PENA-SANCHEZ, M et al. PORPHYRINS IN A CASE OF PORPHYRIA CUTANEA TARDA: FOLLOW-UP STUDY. Rev. argent. dermatol. [online]. 2019, vol.100, n.3, pp.16-20.  Epub Sep 30, 2019. ISSN 1851-300X.

Porphyrias are rare congenital errors in the metabolism of porphyrins. Porphyria cutanea tarda is the most frequent among different types of porphyrias. We report the follow-up study of porphyrin metabolites of a 51-year-old patient with porphyria cutanea tarda four years later of her diagnosis. During this period, it was indicated a therapeutic scheme of phlebotomies in the Institute of Hematology and Immunology. One of the complementary examinations for its follow-up was the determination of total porphyrins in the urine, plasma and feces.

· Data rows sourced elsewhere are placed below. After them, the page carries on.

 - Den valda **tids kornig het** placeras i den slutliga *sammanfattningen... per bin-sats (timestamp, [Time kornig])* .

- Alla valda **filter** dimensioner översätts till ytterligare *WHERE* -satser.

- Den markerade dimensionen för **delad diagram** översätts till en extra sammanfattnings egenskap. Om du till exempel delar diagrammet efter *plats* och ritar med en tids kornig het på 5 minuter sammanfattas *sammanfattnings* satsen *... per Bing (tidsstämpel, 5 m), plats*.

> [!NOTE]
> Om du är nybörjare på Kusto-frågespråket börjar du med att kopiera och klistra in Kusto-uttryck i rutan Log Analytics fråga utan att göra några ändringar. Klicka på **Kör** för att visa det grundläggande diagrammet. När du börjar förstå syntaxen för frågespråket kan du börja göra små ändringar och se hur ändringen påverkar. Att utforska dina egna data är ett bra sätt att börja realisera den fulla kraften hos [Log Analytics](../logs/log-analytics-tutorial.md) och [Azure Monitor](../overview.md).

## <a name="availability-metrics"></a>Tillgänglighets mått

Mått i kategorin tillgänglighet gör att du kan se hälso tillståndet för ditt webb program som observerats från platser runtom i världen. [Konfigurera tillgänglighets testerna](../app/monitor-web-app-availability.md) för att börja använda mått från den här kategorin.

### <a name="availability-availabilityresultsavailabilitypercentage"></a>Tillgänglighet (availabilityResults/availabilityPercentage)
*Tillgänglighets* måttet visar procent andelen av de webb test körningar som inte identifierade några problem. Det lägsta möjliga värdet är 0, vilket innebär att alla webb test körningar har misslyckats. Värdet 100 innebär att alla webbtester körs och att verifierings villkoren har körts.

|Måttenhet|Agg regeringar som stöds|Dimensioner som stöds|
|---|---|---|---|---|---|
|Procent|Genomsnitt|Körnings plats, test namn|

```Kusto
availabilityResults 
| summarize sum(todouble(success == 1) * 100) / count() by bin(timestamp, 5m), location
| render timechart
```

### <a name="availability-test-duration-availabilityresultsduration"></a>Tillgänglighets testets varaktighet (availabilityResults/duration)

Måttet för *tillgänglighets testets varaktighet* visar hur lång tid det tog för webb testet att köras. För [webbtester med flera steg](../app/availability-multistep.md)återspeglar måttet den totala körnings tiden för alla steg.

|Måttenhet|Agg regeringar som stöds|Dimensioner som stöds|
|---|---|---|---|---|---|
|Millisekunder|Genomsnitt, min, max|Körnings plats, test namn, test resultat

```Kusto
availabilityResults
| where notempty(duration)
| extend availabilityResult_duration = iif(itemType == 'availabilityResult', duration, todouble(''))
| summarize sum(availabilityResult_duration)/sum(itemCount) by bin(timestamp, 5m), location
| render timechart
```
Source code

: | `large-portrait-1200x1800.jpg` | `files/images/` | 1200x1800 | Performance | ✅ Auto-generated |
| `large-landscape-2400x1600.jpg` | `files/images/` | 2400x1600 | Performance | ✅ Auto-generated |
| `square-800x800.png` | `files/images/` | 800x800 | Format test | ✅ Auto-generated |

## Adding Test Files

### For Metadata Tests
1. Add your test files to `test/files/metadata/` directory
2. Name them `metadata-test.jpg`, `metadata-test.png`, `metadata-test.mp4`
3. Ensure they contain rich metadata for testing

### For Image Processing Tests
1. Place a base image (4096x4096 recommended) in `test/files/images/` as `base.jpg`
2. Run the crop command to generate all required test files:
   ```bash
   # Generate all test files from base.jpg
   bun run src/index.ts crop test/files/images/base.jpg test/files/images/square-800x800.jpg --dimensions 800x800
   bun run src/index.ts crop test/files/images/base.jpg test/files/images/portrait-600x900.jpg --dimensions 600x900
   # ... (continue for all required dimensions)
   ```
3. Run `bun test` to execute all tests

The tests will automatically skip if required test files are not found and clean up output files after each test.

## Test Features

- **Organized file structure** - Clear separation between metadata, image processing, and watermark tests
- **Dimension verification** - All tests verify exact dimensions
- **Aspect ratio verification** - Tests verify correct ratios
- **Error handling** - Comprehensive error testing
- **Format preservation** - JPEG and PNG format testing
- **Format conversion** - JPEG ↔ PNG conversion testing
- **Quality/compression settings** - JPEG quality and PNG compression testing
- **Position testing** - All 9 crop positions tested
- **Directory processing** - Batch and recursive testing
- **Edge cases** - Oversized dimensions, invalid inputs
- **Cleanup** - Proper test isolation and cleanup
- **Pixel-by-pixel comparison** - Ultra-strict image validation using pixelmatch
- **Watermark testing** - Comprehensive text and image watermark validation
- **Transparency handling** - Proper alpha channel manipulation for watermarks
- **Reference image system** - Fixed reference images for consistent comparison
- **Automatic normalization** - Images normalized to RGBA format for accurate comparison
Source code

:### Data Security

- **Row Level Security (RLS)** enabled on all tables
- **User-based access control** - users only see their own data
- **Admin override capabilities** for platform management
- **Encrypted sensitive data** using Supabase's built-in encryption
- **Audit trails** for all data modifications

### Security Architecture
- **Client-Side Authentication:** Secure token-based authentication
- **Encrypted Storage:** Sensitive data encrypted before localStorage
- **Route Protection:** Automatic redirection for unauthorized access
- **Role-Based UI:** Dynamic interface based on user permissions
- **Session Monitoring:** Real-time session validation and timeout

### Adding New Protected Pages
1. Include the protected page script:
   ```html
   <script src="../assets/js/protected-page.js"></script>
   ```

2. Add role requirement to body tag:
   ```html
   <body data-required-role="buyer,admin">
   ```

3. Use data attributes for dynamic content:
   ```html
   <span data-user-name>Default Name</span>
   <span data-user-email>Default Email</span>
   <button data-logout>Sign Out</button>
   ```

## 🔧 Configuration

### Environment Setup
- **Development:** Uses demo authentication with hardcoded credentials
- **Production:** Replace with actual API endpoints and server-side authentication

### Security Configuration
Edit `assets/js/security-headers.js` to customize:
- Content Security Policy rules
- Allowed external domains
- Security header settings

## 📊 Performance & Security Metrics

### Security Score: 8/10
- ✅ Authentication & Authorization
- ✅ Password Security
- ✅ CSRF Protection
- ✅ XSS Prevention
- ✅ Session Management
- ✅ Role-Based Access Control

Porphyrins in plasma decreased from 13 500 nmol/L at onset of disease to 250 nmol/L four years later. Although, porphyrins in feces and plasma could not quantify, we observed non-presence of peaks at 405 nm and 615.1 nm, respectively. These results contributed to corroborate the usefulness of the study of these metabolites for monitoring of this disease and effectiveness of the treatment.

Keywords : porphyria cutanea tarda; porphyrins; urine; plasma; feces.